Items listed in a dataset
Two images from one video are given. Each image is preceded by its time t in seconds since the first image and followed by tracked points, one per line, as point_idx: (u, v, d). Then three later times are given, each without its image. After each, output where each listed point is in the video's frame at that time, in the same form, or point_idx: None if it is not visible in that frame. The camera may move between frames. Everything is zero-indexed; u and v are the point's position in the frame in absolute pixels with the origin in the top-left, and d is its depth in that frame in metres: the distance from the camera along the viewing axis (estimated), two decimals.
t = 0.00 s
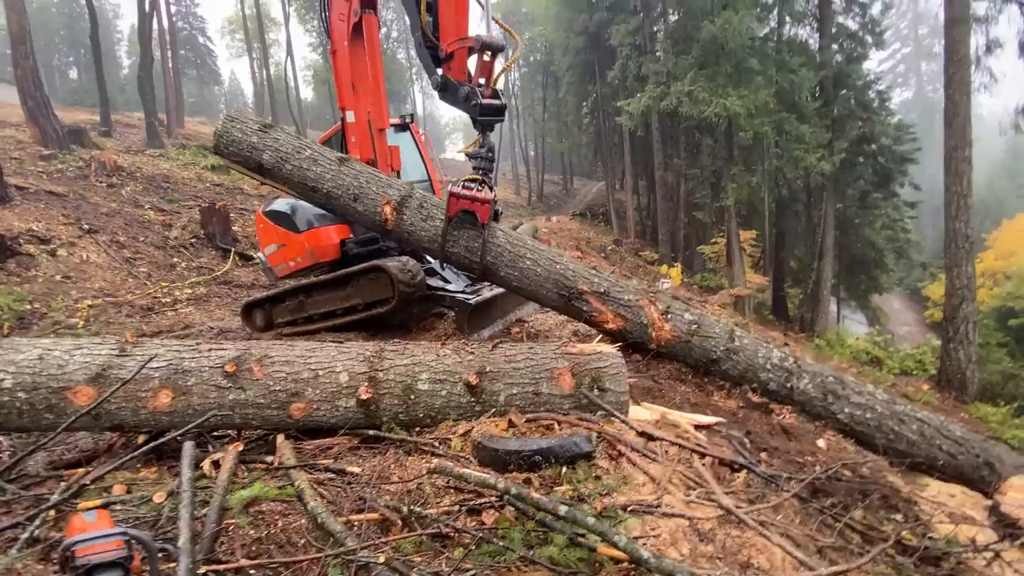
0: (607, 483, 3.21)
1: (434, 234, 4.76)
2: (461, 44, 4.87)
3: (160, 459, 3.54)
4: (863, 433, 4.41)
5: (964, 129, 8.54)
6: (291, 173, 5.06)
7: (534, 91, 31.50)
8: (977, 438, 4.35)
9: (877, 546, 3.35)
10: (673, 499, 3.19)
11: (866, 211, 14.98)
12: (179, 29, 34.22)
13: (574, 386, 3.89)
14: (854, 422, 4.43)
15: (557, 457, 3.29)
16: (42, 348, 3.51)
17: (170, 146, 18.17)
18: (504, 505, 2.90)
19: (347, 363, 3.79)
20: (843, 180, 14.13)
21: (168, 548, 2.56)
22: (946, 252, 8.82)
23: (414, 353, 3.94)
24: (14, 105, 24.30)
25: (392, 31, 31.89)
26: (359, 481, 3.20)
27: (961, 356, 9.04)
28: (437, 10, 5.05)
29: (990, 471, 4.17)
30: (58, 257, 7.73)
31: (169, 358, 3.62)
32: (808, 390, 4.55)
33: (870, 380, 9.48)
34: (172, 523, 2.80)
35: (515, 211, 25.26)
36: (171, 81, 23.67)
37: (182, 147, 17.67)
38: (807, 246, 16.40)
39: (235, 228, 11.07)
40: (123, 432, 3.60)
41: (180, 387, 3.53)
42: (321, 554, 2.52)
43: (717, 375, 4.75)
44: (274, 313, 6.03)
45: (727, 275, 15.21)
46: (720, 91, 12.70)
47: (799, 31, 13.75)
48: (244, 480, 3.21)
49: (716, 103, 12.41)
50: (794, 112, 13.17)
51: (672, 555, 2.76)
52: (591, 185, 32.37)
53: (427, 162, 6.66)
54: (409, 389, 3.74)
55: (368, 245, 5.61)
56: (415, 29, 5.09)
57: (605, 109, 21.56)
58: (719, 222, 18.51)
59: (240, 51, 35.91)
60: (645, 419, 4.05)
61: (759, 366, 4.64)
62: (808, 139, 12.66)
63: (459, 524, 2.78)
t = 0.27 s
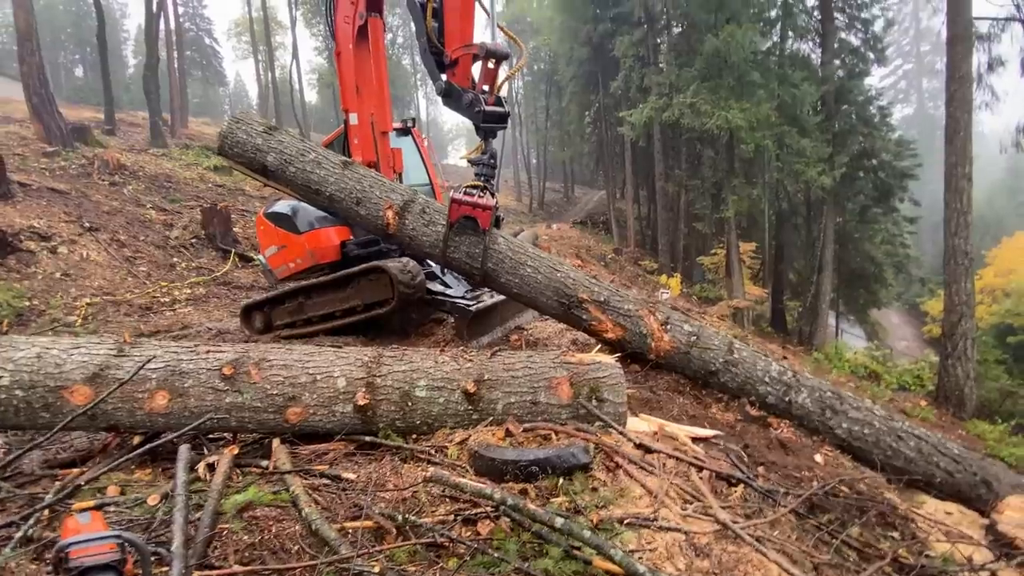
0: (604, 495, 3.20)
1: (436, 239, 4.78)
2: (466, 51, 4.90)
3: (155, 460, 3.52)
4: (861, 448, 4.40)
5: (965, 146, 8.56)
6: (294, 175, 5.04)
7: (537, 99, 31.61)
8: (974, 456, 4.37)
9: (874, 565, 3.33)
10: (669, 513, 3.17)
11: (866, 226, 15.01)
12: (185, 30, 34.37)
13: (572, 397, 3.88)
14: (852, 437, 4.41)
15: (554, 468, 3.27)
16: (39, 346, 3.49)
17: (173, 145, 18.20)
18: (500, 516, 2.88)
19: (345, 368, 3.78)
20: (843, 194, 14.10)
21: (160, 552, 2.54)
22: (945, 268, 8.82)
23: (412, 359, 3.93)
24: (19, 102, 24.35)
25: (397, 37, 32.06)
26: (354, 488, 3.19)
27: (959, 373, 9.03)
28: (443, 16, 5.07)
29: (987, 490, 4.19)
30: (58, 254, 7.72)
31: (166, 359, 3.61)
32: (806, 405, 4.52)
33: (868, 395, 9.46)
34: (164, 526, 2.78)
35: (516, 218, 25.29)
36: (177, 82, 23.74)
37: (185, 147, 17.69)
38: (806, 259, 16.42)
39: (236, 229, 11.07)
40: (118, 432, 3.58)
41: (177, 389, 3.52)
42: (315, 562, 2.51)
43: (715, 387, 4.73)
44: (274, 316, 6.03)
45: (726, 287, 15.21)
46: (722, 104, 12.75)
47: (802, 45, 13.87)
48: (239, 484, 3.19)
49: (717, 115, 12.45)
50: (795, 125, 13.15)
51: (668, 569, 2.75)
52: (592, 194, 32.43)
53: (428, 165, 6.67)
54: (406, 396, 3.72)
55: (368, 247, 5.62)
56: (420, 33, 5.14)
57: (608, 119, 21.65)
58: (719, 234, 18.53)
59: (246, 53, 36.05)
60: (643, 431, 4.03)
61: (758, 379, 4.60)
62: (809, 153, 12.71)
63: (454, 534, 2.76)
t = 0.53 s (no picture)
0: (598, 507, 3.18)
1: (437, 243, 4.78)
2: (472, 59, 4.89)
3: (146, 460, 3.49)
4: (856, 466, 4.39)
5: (964, 167, 8.56)
6: (298, 176, 5.04)
7: (540, 108, 31.75)
8: (969, 478, 4.36)
9: None
10: (663, 527, 3.15)
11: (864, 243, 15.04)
12: (193, 31, 34.56)
13: (568, 406, 3.86)
14: (847, 454, 4.41)
15: (548, 479, 3.25)
16: (35, 342, 3.48)
17: (177, 145, 18.25)
18: (493, 526, 2.85)
19: (341, 372, 3.76)
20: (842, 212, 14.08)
21: (149, 554, 2.51)
22: (943, 287, 8.82)
23: (408, 364, 3.92)
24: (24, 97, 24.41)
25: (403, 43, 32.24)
26: (347, 493, 3.16)
27: (955, 392, 9.01)
28: (449, 23, 5.06)
29: (982, 512, 4.19)
30: (57, 250, 7.71)
31: (162, 359, 3.58)
32: (802, 421, 4.54)
33: (864, 412, 9.45)
34: (154, 528, 2.75)
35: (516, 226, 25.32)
36: (182, 81, 23.82)
37: (188, 147, 17.73)
38: (805, 274, 16.43)
39: (236, 230, 11.06)
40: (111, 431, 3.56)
41: (171, 389, 3.50)
42: (306, 568, 2.49)
43: (712, 400, 4.72)
44: (271, 317, 6.01)
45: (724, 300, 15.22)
46: (724, 118, 12.80)
47: (803, 63, 13.88)
48: (231, 487, 3.17)
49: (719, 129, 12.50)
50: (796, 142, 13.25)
51: None
52: (592, 204, 32.50)
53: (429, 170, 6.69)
54: (401, 402, 3.70)
55: (368, 250, 5.60)
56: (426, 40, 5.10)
57: (610, 130, 21.75)
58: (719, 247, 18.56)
59: (252, 55, 36.21)
60: (639, 443, 4.01)
61: (755, 394, 4.61)
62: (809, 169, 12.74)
63: (446, 543, 2.74)
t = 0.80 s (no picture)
0: (590, 520, 3.15)
1: (436, 247, 4.77)
2: (475, 64, 4.90)
3: (136, 459, 3.46)
4: (850, 485, 4.40)
5: (961, 189, 8.57)
6: (300, 175, 5.07)
7: (542, 119, 31.91)
8: (962, 500, 4.36)
9: None
10: (656, 541, 3.12)
11: (862, 262, 15.08)
12: (199, 32, 34.73)
13: (563, 417, 3.83)
14: (841, 472, 4.41)
15: (541, 489, 3.22)
16: (29, 337, 3.45)
17: (179, 144, 18.29)
18: (484, 536, 2.83)
19: (336, 376, 3.74)
20: (840, 231, 14.10)
21: (135, 555, 2.48)
22: (939, 308, 8.82)
23: (404, 370, 3.89)
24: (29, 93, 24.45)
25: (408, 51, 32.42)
26: (337, 499, 3.14)
27: (950, 414, 9.00)
28: (454, 30, 5.12)
29: (975, 534, 4.20)
30: (55, 246, 7.69)
31: (156, 357, 3.56)
32: (797, 437, 4.52)
33: (858, 432, 9.42)
34: (141, 529, 2.71)
35: (515, 235, 25.35)
36: (186, 82, 23.88)
37: (190, 147, 17.74)
38: (802, 291, 16.45)
39: (235, 231, 11.05)
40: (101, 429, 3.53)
41: (164, 388, 3.47)
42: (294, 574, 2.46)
43: (707, 413, 4.72)
44: (267, 319, 5.98)
45: (721, 315, 15.21)
46: (724, 134, 12.87)
47: (804, 82, 14.03)
48: (220, 489, 3.14)
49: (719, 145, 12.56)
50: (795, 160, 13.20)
51: None
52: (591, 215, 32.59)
53: (431, 175, 6.69)
54: (395, 408, 3.68)
55: (368, 255, 5.59)
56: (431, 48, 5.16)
57: (611, 142, 21.85)
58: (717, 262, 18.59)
59: (257, 58, 36.36)
60: (633, 456, 3.99)
61: (750, 408, 4.60)
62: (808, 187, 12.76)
63: (436, 552, 2.71)
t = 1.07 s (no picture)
0: (588, 526, 3.13)
1: (437, 240, 4.73)
2: (475, 61, 4.91)
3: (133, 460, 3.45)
4: (848, 490, 4.32)
5: (962, 200, 8.54)
6: (303, 165, 5.06)
7: (544, 125, 31.99)
8: (961, 508, 4.31)
9: None
10: (655, 548, 3.10)
11: (863, 270, 15.05)
12: (205, 36, 34.93)
13: (562, 422, 3.82)
14: (839, 477, 4.34)
15: (540, 495, 3.21)
16: (29, 336, 3.45)
17: (183, 147, 18.36)
18: (482, 541, 2.81)
19: (335, 379, 3.73)
20: (841, 240, 14.12)
21: (130, 556, 2.47)
22: (941, 318, 8.79)
23: (403, 373, 3.89)
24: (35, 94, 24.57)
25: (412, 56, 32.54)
26: (335, 502, 3.12)
27: (951, 425, 8.95)
28: (454, 30, 5.16)
29: (974, 543, 4.14)
30: (58, 246, 7.70)
31: (156, 358, 3.56)
32: (795, 439, 4.45)
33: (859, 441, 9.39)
34: (137, 530, 2.70)
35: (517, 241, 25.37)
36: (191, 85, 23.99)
37: (194, 149, 17.81)
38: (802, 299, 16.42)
39: (237, 233, 11.06)
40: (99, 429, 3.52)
41: (163, 388, 3.47)
42: None
43: (705, 415, 4.66)
44: (268, 322, 5.98)
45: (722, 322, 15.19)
46: (726, 142, 12.88)
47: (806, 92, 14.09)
48: (217, 491, 3.12)
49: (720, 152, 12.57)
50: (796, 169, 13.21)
51: None
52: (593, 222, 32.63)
53: (432, 176, 6.73)
54: (394, 411, 3.67)
55: (369, 259, 5.60)
56: (432, 48, 5.21)
57: (612, 149, 21.89)
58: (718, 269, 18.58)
59: (262, 62, 36.52)
60: (632, 462, 3.98)
61: (748, 409, 4.55)
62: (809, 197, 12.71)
63: (433, 557, 2.69)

BRIEF:
Starting at the line that contains "58: (717, 262, 18.59)" and stopping after the line that contains "49: (720, 152, 12.57)", write out every line exactly as it appears above, and no other line.

WRITTEN RESPONSE:
58: (717, 262, 18.59)
59: (257, 58, 36.36)
60: (633, 456, 3.99)
61: (750, 408, 4.60)
62: (808, 187, 12.76)
63: (436, 552, 2.71)
t = 1.07 s (no picture)
0: (588, 526, 3.13)
1: (437, 240, 4.73)
2: (475, 61, 4.91)
3: (133, 460, 3.45)
4: (848, 490, 4.32)
5: (962, 200, 8.54)
6: (303, 165, 5.06)
7: (544, 125, 31.99)
8: (961, 508, 4.31)
9: None
10: (655, 548, 3.10)
11: (863, 270, 15.05)
12: (205, 36, 34.93)
13: (562, 422, 3.82)
14: (839, 477, 4.34)
15: (540, 495, 3.21)
16: (29, 336, 3.45)
17: (183, 147, 18.36)
18: (482, 541, 2.81)
19: (335, 379, 3.73)
20: (841, 240, 14.12)
21: (130, 556, 2.47)
22: (941, 318, 8.79)
23: (403, 373, 3.89)
24: (35, 94, 24.57)
25: (412, 56, 32.54)
26: (335, 502, 3.12)
27: (951, 425, 8.95)
28: (454, 30, 5.16)
29: (974, 543, 4.14)
30: (58, 246, 7.70)
31: (156, 358, 3.56)
32: (795, 439, 4.45)
33: (859, 441, 9.39)
34: (137, 530, 2.70)
35: (517, 241, 25.37)
36: (191, 85, 23.99)
37: (194, 149, 17.81)
38: (802, 299, 16.42)
39: (237, 233, 11.06)
40: (99, 429, 3.52)
41: (163, 388, 3.47)
42: None
43: (705, 415, 4.66)
44: (268, 322, 5.98)
45: (722, 322, 15.19)
46: (726, 142, 12.88)
47: (806, 92, 14.09)
48: (217, 491, 3.12)
49: (720, 152, 12.57)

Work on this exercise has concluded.